Cepstral distance based channel selection for distant speech recognition☆
Introduction
Despite the extensive efforts that have been made for reliable automatic speech recognition (ASR), the performance of many voiced based systems is still inadequate under certain conditions. For example, ASR is seriously affected by the presence of reverberation, background noise, and overlapping speakers. In order to overcome these limitations in distant-talking scenarios, some of the most effective strategies adopt the use of multiple microphones (Wölfel, McDonough, 2009, Brandstein, Ward, 2001). There are many applications, e.g., in domestic environments, for which a significant improvement in terms of speech recognition rate can be obtained by deploying a large number of microphones, clustered in arrays with specific geometries, and distributed in such a way to cover the whole environment. A sparse distribution of single microphones in space, combined with an automatic channel selection (CS), represents a simple and effective solution to limit the overall complexity of a distant speech recognition (DSR) system.

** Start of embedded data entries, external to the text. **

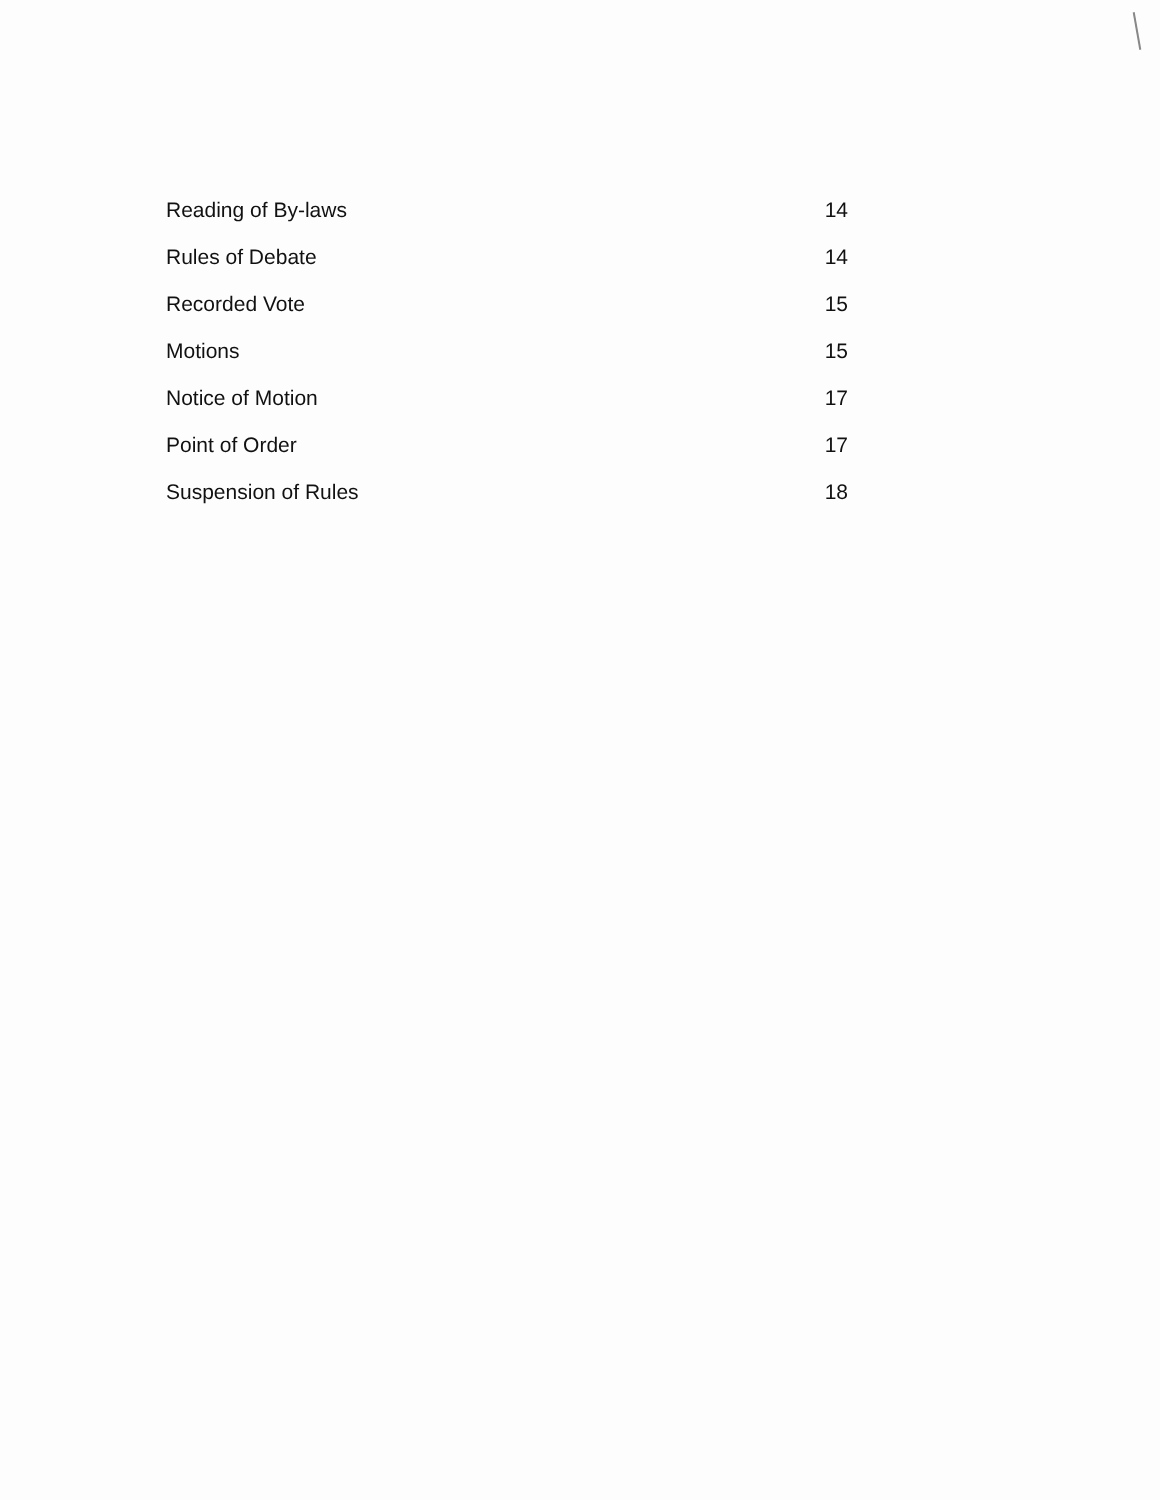Reading of By-laws 14
Rules of Debate 14
Recorded Vote 15
Motions 15
Notice of Motion 17
Point of Order 17
Suspension of Rules 18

CS makes the reasonable assumption that among the acquired microphone signals there is one that can lead to a better recognition performance than the others. In order to identify the related microphone, it is worth addressing the attributes of the signal and the characteristics of the communication channel that shaped the uttered speech from the source to the sensor, and depends on the speaker location, the head orientation, and the room acoustics. The latter variabilities determine the overall reverberation effects that can be observed in the distant microphone signal. Environmental noise, although it is not the main focus of this work, also represents a relevant issue, in particular when it is more concentrated in some areas, i.e., when it introduces more distortion into a subset of the available microphones.
Various CS methods have been presented in the literature, as reported in the following. Some of them rely on measures that quantify the effect of the channel on the speech signals. Examples of these measures are the envelope variance (EV) (Wolf and Nadeu, 2014) and the modulation spectrum ratio (Himawan et al., 2015). Also energy-based techniques can be applied to CS, in particular under controlled conditions as when a calibrated set of microphones is available (Wolf and Nadeu, 2010).
In a previous work, we presented an initial study of how objective signal quality measures, in particular the cepstral distance (CD), can be successfully applied to CS problem (Guerrero et al., 2016). However, we believe that an important requirement, for a more effective application of these quality measures to our problem, is an in-depth understanding of their relationship with DSR performance. In order to address this missing link between CS and DSR, this work aims to provide a novel methodology for assessing the performance and limitations of CS methods, as far as reverberation effects are concerned. To the best of our knowledge, this represents the first empirical study that characterizes, from a quantitative standpoint, the overall system behavior under parameters such as the distance between the speaker and microphones, the speaker orientation, and the microphone network configuration. Additionally, this work constitutes an extensive and deeper investigation of the CD based technique outlined in Guerrero et al. (2016). We discuss the effectiveness of CD to characterize the reverberation in a room e.g., relating it to the direct-to-reverberant ratio (DRR) feature, supporting its application to CS for DSR. Also, we present evidence that shows that CD based CS is strongly related to an oracle selection of the best recognized channels. Then, the investigated approach is analyzed under variations on the setup that regard the speaker position and orientation, and the microphone network configuration. Finally, we extend our findings and confirm the benefits of applying CS to DSR with the use of real data, on which the proposed method achieves a better performance than an EV based state-of-the-art method.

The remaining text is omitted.